加えて、トリニティスタディの4%ルールは米国株式と米国債券を半々で保有した場合の研究で、上記の様な変則ポートフォリオで、25年後に資産が枯渇しない保証はどこにもない。
そのため、リスクを抑える工夫として、税率が軽減されない外貨建て資産をNISA口座を活用して資産の一部を非課税枠で運用したり、日本株特有の株主優待制度をフル活用して生活コストを抑えたり、配当利回りや取り崩しの率を3%に下げるなどは有効である。
税金を納めたくないがために、毎月5万円の質素な生活を行う意義が見出せるかは価値観次第ではあるが、毎年100万円を年率4%で運用しながら蓄財すれば、14年後に年60万円の不労所得で、人によっては経済的独立(LeanFIRE)が選択肢に入ると考えれば、早期リタイアは決して夢物語ではない。
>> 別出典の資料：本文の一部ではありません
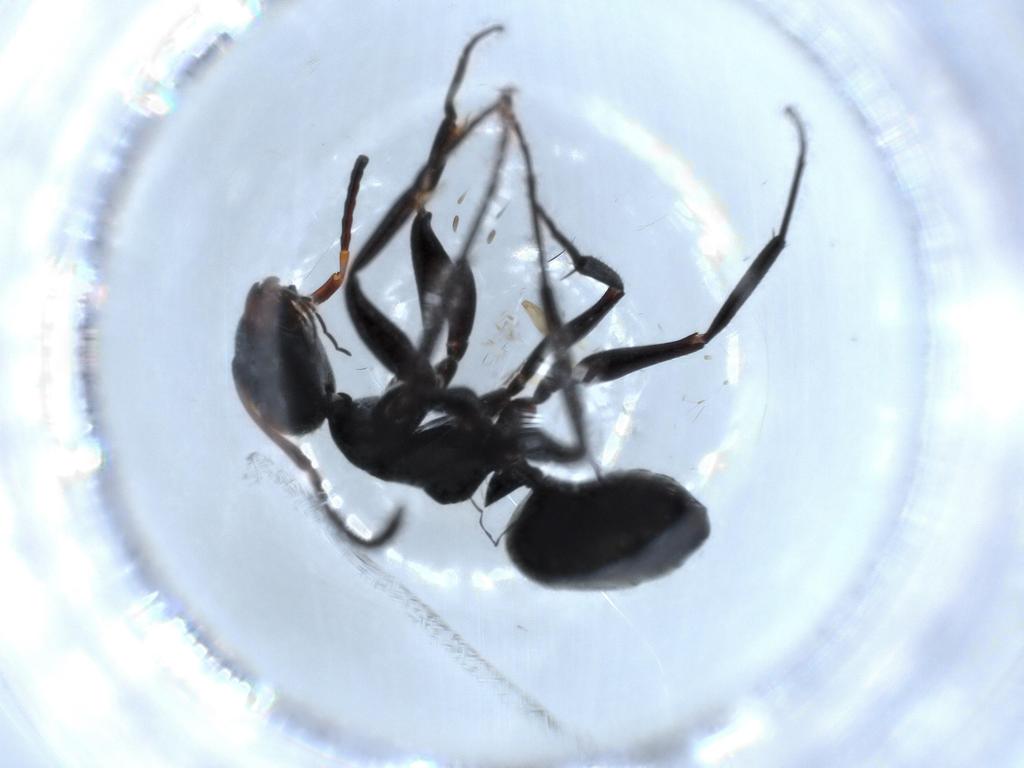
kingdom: Animalia
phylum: Arthropoda
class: Insecta
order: Hymenoptera
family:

仮にリタイアしなくとも、資産があることで給料で仕事を選ぶ必要がなくなる。リタイア後に資産の枯渇が目に見えても、使い果たして生活保護を受けてしまえば良いし、その頃は、なし崩し的にベーシックインカムとなっている可能性もあるから、老後を過度に心配する必要性を感じていない。
とはいえ、いくら理論上アガリの状態でも、いざ2,000万円を握りしめてリタイアとなると、本当に理論通り行く保証などなく、踏み出せない人も多いだろう。だからこそ、私は来春に地方移住して実証実験を行うべく、現在ポートフォリオを調整している。